Novels are nice, but a short story done well delivers a kick in the gut long remembered.
I’m sad to hear that the short form is possibly declining. I am hopeful that authors will include this most challenging art form in their portfolios. As it was once said, “I didn’t have enough time to write a short speech.”
When writing is rich, concise, and brevity is paramount, word count is immaterial. Commercial concerns are often another matter, I’m sure. Art vs. profit motive….
I will always enjoy a new book’s sound and smell as it is opened for the first time. And getting to know it in a tactile and visual way, as a former teacher suggested. Will the brick and mortar book survive? I sure hope so.
eBooks are okay, too. If electronic publishing allows more short story writers and readers to share one mind for a while, all the better.
“I didn’t have enough time to write a short speech.” — I love that!
Just an FYI….I don’t get but an hour or sometimes 2 before bedtime for my reads, so long novels take me quite a while to get through. I love short stories. I can get through them without too many days (weeks) involved, plus they seem to hold my attention better. I hope the feedback described below doesn’t deter too many writers from the short story. Take care, Tony
>________________________________ > From: Brian James Freeman >To: tonyroyg@yahoo.com >Sent: Friday, March 8, 2013 1:56 PM >Subject: [New post] The Short Story is Dead! Long Live the Short Story! > > > >Brian James Freeman posted: “I keep hearing from people who ask why Cemetery Dance Publications even bothers publishing anthologies and collections (or even the magazine!) these days. After all, isn’t the short story dead? Well, if it is, I guess I didn’t get that memo. Yes, ob” >
As far as making a living as a short story writer, that avenue to make a living is dead, dead, dead, dead (except maybe not for George Saunders, 10TH OF DECEMBER). But I agree, people are short on time, and a quick hit for a lover of literature is better than no hit at all. And didn’t we all start loving fiction, speculative or otherwise, with this form? Stephen King’s NIGHT SHIFT was a book of short fiction that completely turned me out as far as horror went, and gave me nightmares when I checked it out of the back of my Catholic school way back in the 7th grade. I reread this collection every few years, and the shivers aren’t there the way they were when I was a kid, but the power of these stories is undeniable. A short story can change your perspective in the same way a novel can, in less time. (So if Cemetery Dance ever publishes the short piece I submitted a month ago–Armor and the Day Before–check it out, I may change your perspective on arthritic thousands year old vampires.)
I don’t know if this is funny, or ironic, or just plain sad. In the fall of 1985, I sold my first horror short story to Cavalier magazine (Dugent Publishers) for $250.00. I remember thinking that wasn’t very much money. Stephen King was paid that same amount back in the early seventies for his short fiction. Still, when the story finally came out in 1986 and I got paid, the money bought me some books. Now, you can hardly find a publication that pays $250 for a horror story, except for Cemetery Dance and Dark Discoveries and maybe one or two others. The going rate in today’s market is about $10.00 per story, plus a contributor’s copy. So, no, you definitely can’t make a living today writing short stories, unless your name happens to be Stephen King.
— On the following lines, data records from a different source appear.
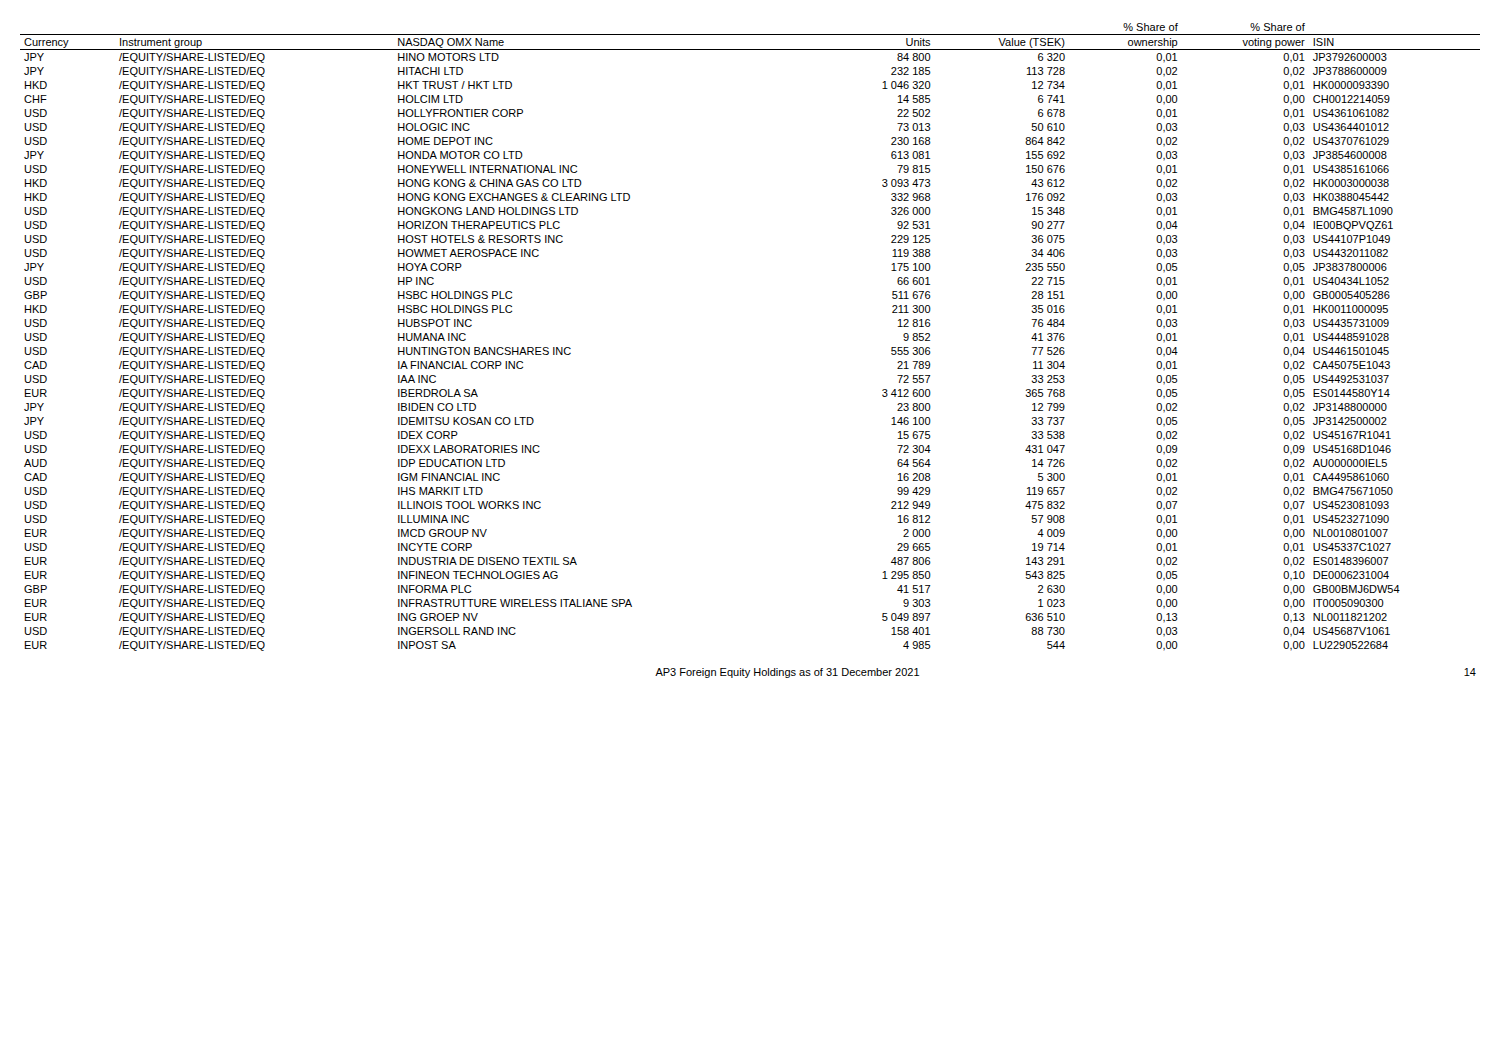| | | | | | % Share of | % Share of | |
| --- | --- | --- | --- | --- | --- | --- | --- |
| Currency | Instrument group | NASDAQ OMX Name | Units | Value (TSEK) | ownership | voting power | ISIN |
| JPY | /EQUITY/SHARE-LISTED/EQ | HINO MOTORS LTD | 84 800 | 6 320 | 0,01 | 0,01 | JP3792600003 |
| JPY | /EQUITY/SHARE-LISTED/EQ | HITACHI LTD | 232 185 | 113 728 | 0,02 | 0,02 | JP3788600009 |
| HKD | /EQUITY/SHARE-LISTED/EQ | HKT TRUST / HKT LTD | 1 046 320 | 12 734 | 0,01 | 0,01 | HK0000093390 |
| CHF | /EQUITY/SHARE-LISTED/EQ | HOLCIM LTD | 14 585 | 6 741 | 0,00 | 0,00 | CH0012214059 |
| USD | /EQUITY/SHARE-LISTED/EQ | HOLLYFRONTIER CORP | 22 502 | 6 678 | 0,01 | 0,01 | US4361061082 |
| USD | /EQUITY/SHARE-LISTED/EQ | HOLOGIC INC | 73 013 | 50 610 | 0,03 | 0,03 | US4364401012 |
| USD | /EQUITY/SHARE-LISTED/EQ | HOME DEPOT INC | 230 168 | 864 842 | 0,02 | 0,02 | US4370761029 |
| JPY | /EQUITY/SHARE-LISTED/EQ | HONDA MOTOR CO LTD | 613 081 | 155 692 | 0,03 | 0,03 | JP3854600008 |
| USD | /EQUITY/SHARE-LISTED/EQ | HONEYWELL INTERNATIONAL INC | 79 815 | 150 676 | 0,01 | 0,01 | US4385161066 |
| HKD | /EQUITY/SHARE-LISTED/EQ | HONG KONG & CHINA GAS CO LTD | 3 093 473 | 43 612 | 0,02 | 0,02 | HK0003000038 |
| HKD | /EQUITY/SHARE-LISTED/EQ | HONG KONG EXCHANGES & CLEARING LTD | 332 968 | 176 092 | 0,03 | 0,03 | HK0388045442 |
| USD | /EQUITY/SHARE-LISTED/EQ | HONGKONG LAND HOLDINGS LTD | 326 000 | 15 348 | 0,01 | 0,01 | BMG4587L1090 |
| USD | /EQUITY/SHARE-LISTED/EQ | HORIZON THERAPEUTICS PLC | 92 531 | 90 277 | 0,04 | 0,04 | IE00BQPVQZ61 |
| USD | /EQUITY/SHARE-LISTED/EQ | HOST HOTELS & RESORTS INC | 229 125 | 36 075 | 0,03 | 0,03 | US44107P1049 |
| USD | /EQUITY/SHARE-LISTED/EQ | HOWMET AEROSPACE INC | 119 388 | 34 406 | 0,03 | 0,03 | US4432011082 |
| JPY | /EQUITY/SHARE-LISTED/EQ | HOYA CORP | 175 100 | 235 550 | 0,05 | 0,05 | JP3837800006 |
| USD | /EQUITY/SHARE-LISTED/EQ | HP INC | 66 601 | 22 715 | 0,01 | 0,01 | US40434L1052 |
| GBP | /EQUITY/SHARE-LISTED/EQ | HSBC HOLDINGS PLC | 511 676 | 28 151 | 0,00 | 0,00 | GB0005405286 |
| HKD | /EQUITY/SHARE-LISTED/EQ | HSBC HOLDINGS PLC | 211 300 | 35 016 | 0,01 | 0,01 | HK0011000095 |
| USD | /EQUITY/SHARE-LISTED/EQ | HUBSPOT INC | 12 816 | 76 484 | 0,03 | 0,03 | US4435731009 |
| USD | /EQUITY/SHARE-LISTED/EQ | HUMANA INC | 9 852 | 41 376 | 0,01 | 0,01 | US4448591028 |
| USD | /EQUITY/SHARE-LISTED/EQ | HUNTINGTON BANCSHARES INC | 555 306 | 77 526 | 0,04 | 0,04 | US4461501045 |
| CAD | /EQUITY/SHARE-LISTED/EQ | IA FINANCIAL CORP INC | 21 789 | 11 304 | 0,01 | 0,02 | CA45075E1043 |
| USD | /EQUITY/SHARE-LISTED/EQ | IAA INC | 72 557 | 33 253 | 0,05 | 0,05 | US4492531037 |
| EUR | /EQUITY/SHARE-LISTED/EQ | IBERDROLA SA | 3 412 600 | 365 768 | 0,05 | 0,05 | ES0144580Y14 |
| JPY | /EQUITY/SHARE-LISTED/EQ | IBIDEN CO LTD | 23 800 | 12 799 | 0,02 | 0,02 | JP3148800000 |
| JPY | /EQUITY/SHARE-LISTED/EQ | IDEMITSU KOSAN CO LTD | 146 100 | 33 737 | 0,05 | 0,05 | JP3142500002 |
| USD | /EQUITY/SHARE-LISTED/EQ | IDEX CORP | 15 675 | 33 538 | 0,02 | 0,02 | US45167R1041 |
| USD | /EQUITY/SHARE-LISTED/EQ | IDEXX LABORATORIES INC | 72 304 | 431 047 | 0,09 | 0,09 | US45168D1046 |
| AUD | /EQUITY/SHARE-LISTED/EQ | IDP EDUCATION LTD | 64 564 | 14 726 | 0,02 | 0,02 | AU000000IEL5 |
| CAD | /EQUITY/SHARE-LISTED/EQ | IGM FINANCIAL INC | 16 208 | 5 300 | 0,01 | 0,01 | CA4495861060 |
| USD | /EQUITY/SHARE-LISTED/EQ | IHS MARKIT LTD | 99 429 | 119 657 | 0,02 | 0,02 | BMG475671050 |
| USD | /EQUITY/SHARE-LISTED/EQ | ILLINOIS TOOL WORKS INC | 212 949 | 475 832 | 0,07 | 0,07 | US4523081093 |
| USD | /EQUITY/SHARE-LISTED/EQ | ILLUMINA INC | 16 812 | 57 908 | 0,01 | 0,01 | US4523271090 |
| EUR | /EQUITY/SHARE-LISTED/EQ | IMCD GROUP NV | 2 000 | 4 009 | 0,00 | 0,00 | NL0010801007 |
| USD | /EQUITY/SHARE-LISTED/EQ | INCYTE CORP | 29 665 | 19 714 | 0,01 | 0,01 | US45337C1027 |
| EUR | /EQUITY/SHARE-LISTED/EQ | INDUSTRIA DE DISENO TEXTIL SA | 487 806 | 143 291 | 0,02 | 0,02 | ES0148396007 |
| EUR | /EQUITY/SHARE-LISTED/EQ | INFINEON TECHNOLOGIES AG | 1 295 850 | 543 825 | 0,05 | 0,10 | DE0006231004 |
| GBP | /EQUITY/SHARE-LISTED/EQ | INFORMA PLC | 41 517 | 2 630 | 0,00 | 0,00 | GB00BMJ6DW54 |
| EUR | /EQUITY/SHARE-LISTED/EQ | INFRASTRUTTURE WIRELESS ITALIANE SPA | 9 303 | 1 023 | 0,00 | 0,00 | IT0005090300 |
| EUR | /EQUITY/SHARE-LISTED/EQ | ING GROEP NV | 5 049 897 | 636 510 | 0,13 | 0,13 | NL0011821202 |
| USD | /EQUITY/SHARE-LISTED/EQ | INGERSOLL RAND INC | 158 401 | 88 730 | 0,03 | 0,04 | US45687V1061 |
| EUR | /EQUITY/SHARE-LISTED/EQ | INPOST SA | 4 985 | 544 | 0,00 | 0,00 | LU2290522684 |
| | AP3 Foreign Equity Holdings as of 31 December 2021 | 14 |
both. glob bless cemetery dance for paying a decent rate…which can make all the difference in the world…buy a couple of dozen cup o’ soups to keep going for weeks…keeps the blood in my veins so i won’t have to sell it this week…heh…oh, wait, already did that…kidding. i also remember reading about the time carrie was sold at auction and stephen king was brought to his knees when he was told the amount. think it was 400k split between him and his first publisher…don’t recall exactly.
Oh, I”m also that book review guy up above…forgot I even had this account, or the other one that’s conflicting with this and giving me an alterego.